Data extract ▸

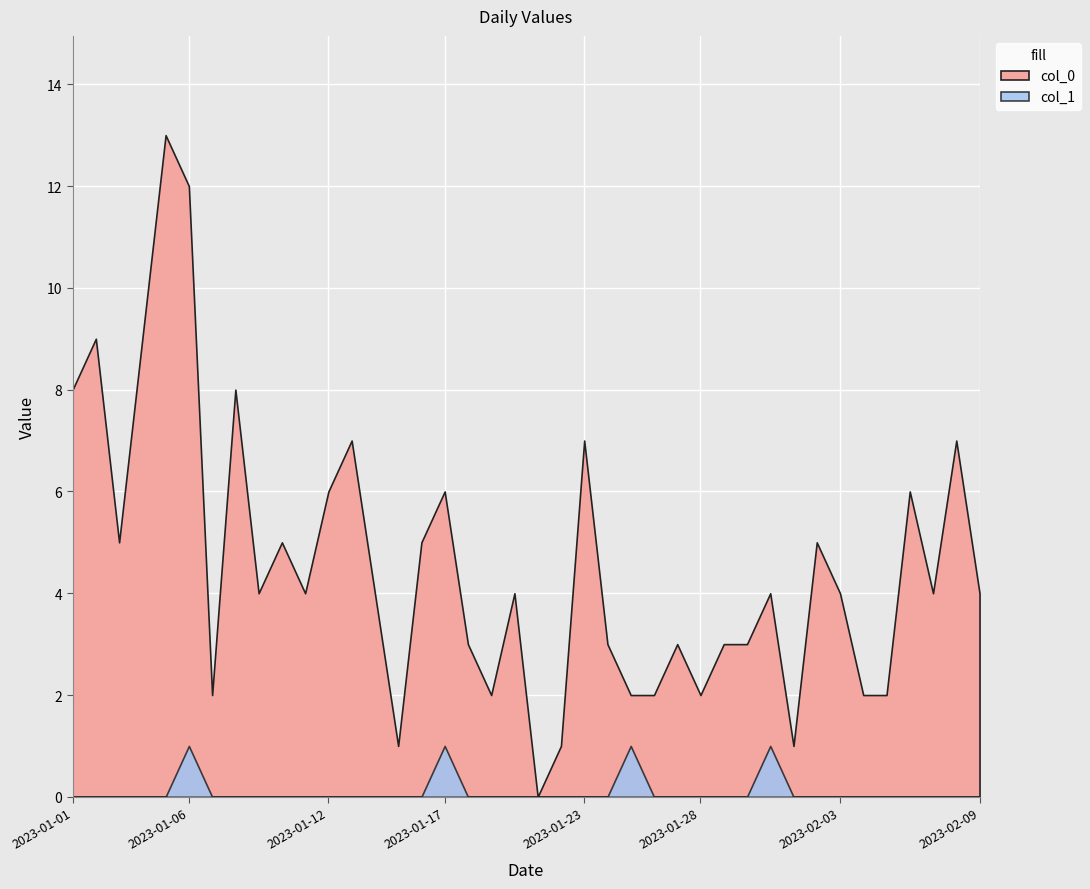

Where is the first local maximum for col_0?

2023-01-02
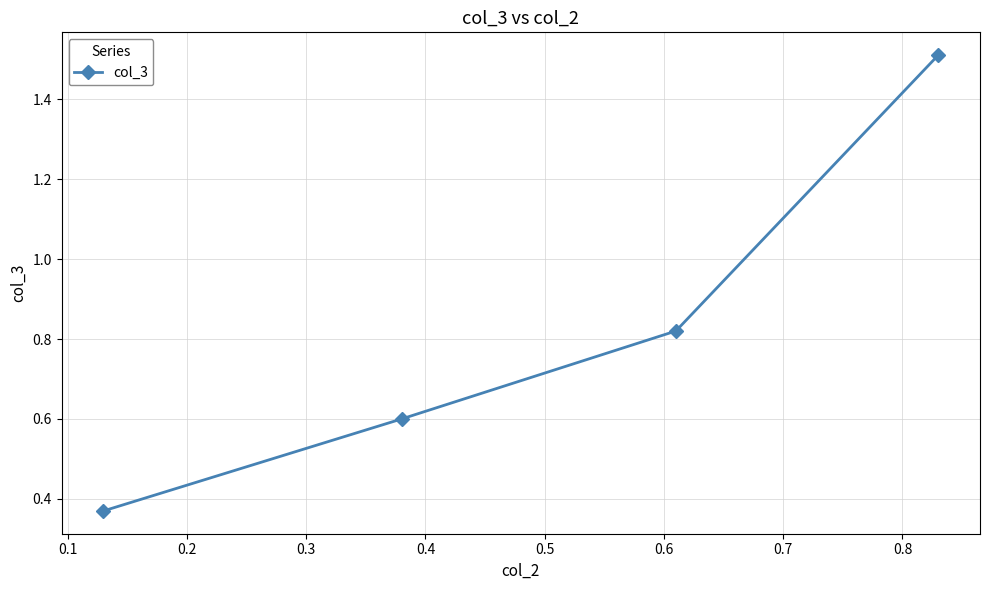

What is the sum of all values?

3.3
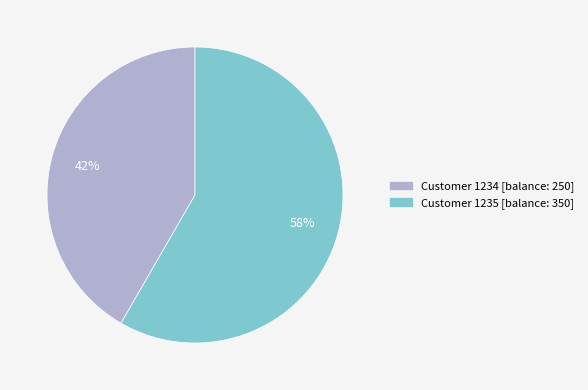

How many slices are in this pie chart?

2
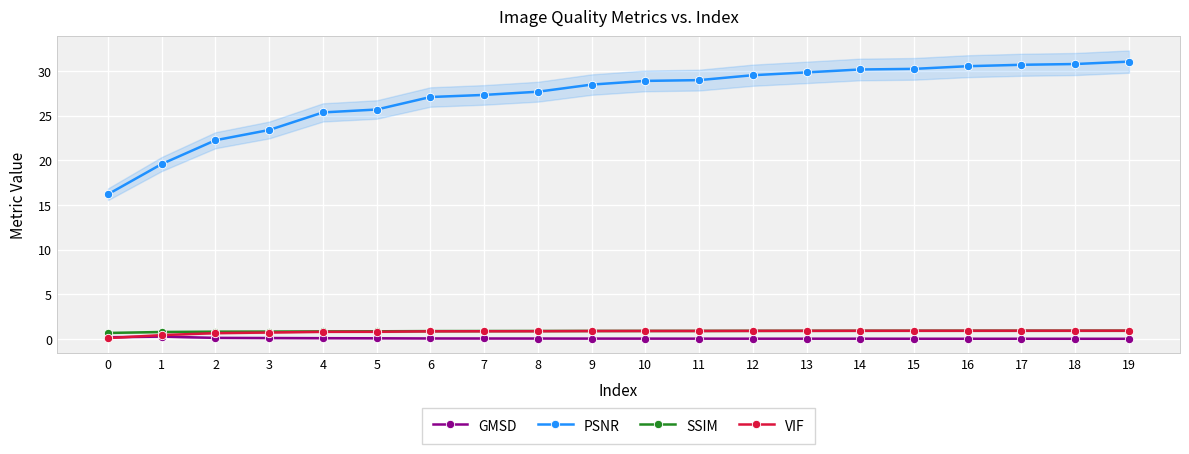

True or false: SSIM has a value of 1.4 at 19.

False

Task objective ▸
Copy every line of text in the listing above word for word, and omit the pictures.

Task result ▸
Where is the first local maximum for col_0?

2023-01-02

What is the sum of all values?

3.3

How many slices are in this pie chart?

2

True or false: SSIM has a value of 1.4 at 19.

False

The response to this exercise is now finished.